All production nodes in the standard/low/high and other queues except the serial queue only have the new file system. The facility of serial queue would be available till 31st October 2023. Thereafter, old scratch file system will not be available. All users should ensure that all HOME and SCRATCH data has been successfully transferred before 31st October 2023. 2) Jobs : all queued jobs have been put on user hold. Users can release jobs as required using qrls after confirming the job working directory and required files. 3) nodes: All Icelake, Skylake are available for use. Most Haswell nodes are also available. School of AI nodes: 3 nodes are available. There is an additional flag "interlink" available to choose the "nvlink" based nodes or the "pci" based node. e.g. select=1:ncpus=2:ngpus=2:interlink=nvlink:centos=amdepyc n.b. node names have been changed to scai0[1-3].

List of users having data more than 5TB or above in SCRATCH

Please click on this link to see the list:Users_List


To migrate data from old storage to new storage, Please copy the PBS script using below command and submit the job with your departmental code


cp /home/apps/skeleton/migration_pbs.sh $HOME

qsub -P [Your departmental code] migration_pbs.sh

PADUM: Hybrid High Performance Computing Facility at IITD

How to Use and setup the environment.

You will need an ssh client to connect to the cluster through your IITD kerberos credentials. CPU login is available through ssh hpc.iitd.ac.in (Use IITD credentials). To copy data use scp to hpc.iitd.ac.in. GPU or Mic (Xeon Phi) nodes can be directly accessed through gpu.hpc.iitd.ac.in and mic.hpc.iitd.ac.in respectively. Please avoid using gpu and mic for large data transfer.

Once logged in to the system, you have access to your home (backed up) and scratch (not backed up) directories.

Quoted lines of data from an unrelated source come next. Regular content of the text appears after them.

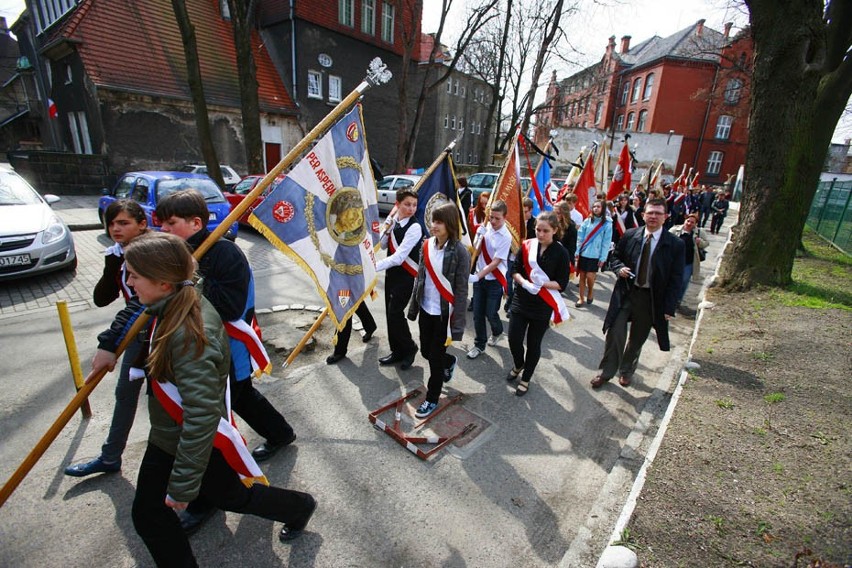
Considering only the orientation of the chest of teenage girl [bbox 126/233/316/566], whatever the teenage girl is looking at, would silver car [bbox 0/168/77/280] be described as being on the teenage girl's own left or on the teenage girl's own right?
on the teenage girl's own right

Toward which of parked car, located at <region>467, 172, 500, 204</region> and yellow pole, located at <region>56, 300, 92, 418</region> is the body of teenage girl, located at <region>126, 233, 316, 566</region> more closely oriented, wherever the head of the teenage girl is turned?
the yellow pole

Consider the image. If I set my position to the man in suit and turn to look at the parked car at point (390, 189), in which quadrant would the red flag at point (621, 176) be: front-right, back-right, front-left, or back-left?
front-right

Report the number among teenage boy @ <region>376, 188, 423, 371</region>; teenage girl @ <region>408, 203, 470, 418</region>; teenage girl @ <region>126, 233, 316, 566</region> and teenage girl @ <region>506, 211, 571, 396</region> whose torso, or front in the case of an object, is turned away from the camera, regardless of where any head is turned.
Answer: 0

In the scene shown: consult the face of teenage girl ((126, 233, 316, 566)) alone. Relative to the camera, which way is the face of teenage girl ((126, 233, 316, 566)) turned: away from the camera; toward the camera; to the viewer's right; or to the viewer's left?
to the viewer's left

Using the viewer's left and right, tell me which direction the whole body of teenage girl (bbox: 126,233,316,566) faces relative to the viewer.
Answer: facing to the left of the viewer

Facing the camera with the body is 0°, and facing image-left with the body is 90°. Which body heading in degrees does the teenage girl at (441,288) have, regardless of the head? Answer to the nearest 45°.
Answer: approximately 45°

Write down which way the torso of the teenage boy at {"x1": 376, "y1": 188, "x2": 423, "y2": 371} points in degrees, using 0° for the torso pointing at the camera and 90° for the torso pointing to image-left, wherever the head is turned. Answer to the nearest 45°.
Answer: approximately 45°

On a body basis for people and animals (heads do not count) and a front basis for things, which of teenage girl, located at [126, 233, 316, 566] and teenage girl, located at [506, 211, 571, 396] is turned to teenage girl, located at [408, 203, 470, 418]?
teenage girl, located at [506, 211, 571, 396]

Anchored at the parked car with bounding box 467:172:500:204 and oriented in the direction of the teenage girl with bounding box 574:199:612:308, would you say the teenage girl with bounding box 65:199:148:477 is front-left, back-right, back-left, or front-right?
front-right

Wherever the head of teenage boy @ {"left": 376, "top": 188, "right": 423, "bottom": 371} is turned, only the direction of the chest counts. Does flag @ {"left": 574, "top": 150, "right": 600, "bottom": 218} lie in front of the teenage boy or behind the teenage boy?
behind

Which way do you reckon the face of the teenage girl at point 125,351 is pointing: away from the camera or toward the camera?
toward the camera

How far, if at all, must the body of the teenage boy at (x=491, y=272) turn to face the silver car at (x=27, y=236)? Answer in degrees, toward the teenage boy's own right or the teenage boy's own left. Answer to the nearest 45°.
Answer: approximately 45° to the teenage boy's own right

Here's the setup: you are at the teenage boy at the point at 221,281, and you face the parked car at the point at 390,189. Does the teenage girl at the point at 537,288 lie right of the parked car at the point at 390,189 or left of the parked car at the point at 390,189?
right

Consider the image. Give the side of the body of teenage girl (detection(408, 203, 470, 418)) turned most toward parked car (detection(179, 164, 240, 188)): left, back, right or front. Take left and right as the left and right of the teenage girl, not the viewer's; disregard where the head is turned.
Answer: right

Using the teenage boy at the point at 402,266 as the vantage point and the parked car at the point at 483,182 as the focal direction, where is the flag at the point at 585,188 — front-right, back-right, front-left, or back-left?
front-right

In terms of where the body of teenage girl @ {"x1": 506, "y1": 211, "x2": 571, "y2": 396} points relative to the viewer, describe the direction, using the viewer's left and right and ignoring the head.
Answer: facing the viewer and to the left of the viewer

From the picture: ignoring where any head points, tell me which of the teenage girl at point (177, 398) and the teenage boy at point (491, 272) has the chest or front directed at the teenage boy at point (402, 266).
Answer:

Please generate an ssh key pair in your .ssh directory to start using PBS. Please report issues to hpchelp[@]iitd.ac.in

 

Hardware Specifications

    Icelake Nodes (December 2022 onward):
  • Total number of nodes: 32
    CPU nodes: 16 (256GB RAM)
    GPU nodes: 16 (512GB RAM)
    (with two Nvidia A100 card on each GPU node)

  • Basic Configuration:
    GPU: NVIDIA A100 (40GB)
    CPU: 2x Intel Xeon 2680 (32 cores 2.6 GHz) "Icelake"
  • All connected over 200G HDR Infiniband.

  • Skylake Nodes (July, 2019 onward):
  • Total number of nodes: 184
    CPU nodes: 144
    GPU nodes: 40
    (with one Nvidia V100 cards on each GPU node: 17)
    (with two Nvidia V100 card on each GPU node: 23)

  • Basic Configuration:
    GPU: NVIDIA V100 (32GB 5120 CUDA cores)
    CPU: 2x Intel Xeon G-6148 (20 cores 2.4 GHz) "Skylake"
    RAM: 96GB
  • 8 CPU, 40 GPU nodes have 192 GB RAM each



  • Haswell Nodes (November, 2015 onward):
  • Total number of compute nodes: 420
    CPU nodes: 259
    GPU accelerated nodes: 161
  • Basic configuration:
    GPU: 2x NVIDIA K40 (12GB, 2880 CUDA cores)
    [Please contact hpchelp[@]iitd.ac.in]
    CPU: 2x E5-2680 v3 2.5GHz/12-Core "Haswell"
    RAM: 62 GB

  • 12 CPU and 8 GPU nodes have 500 GB RAM each


  • The cluster can be accessed through 4 general login nodes, 2 GPU login nodes.


  • Storage:
    HOME space 1.2 PB
    SCRATCH space 4.5 PB


  • Primary network: Fully non-blocking FDR 56Gbps infiniband. Latency ~700ns.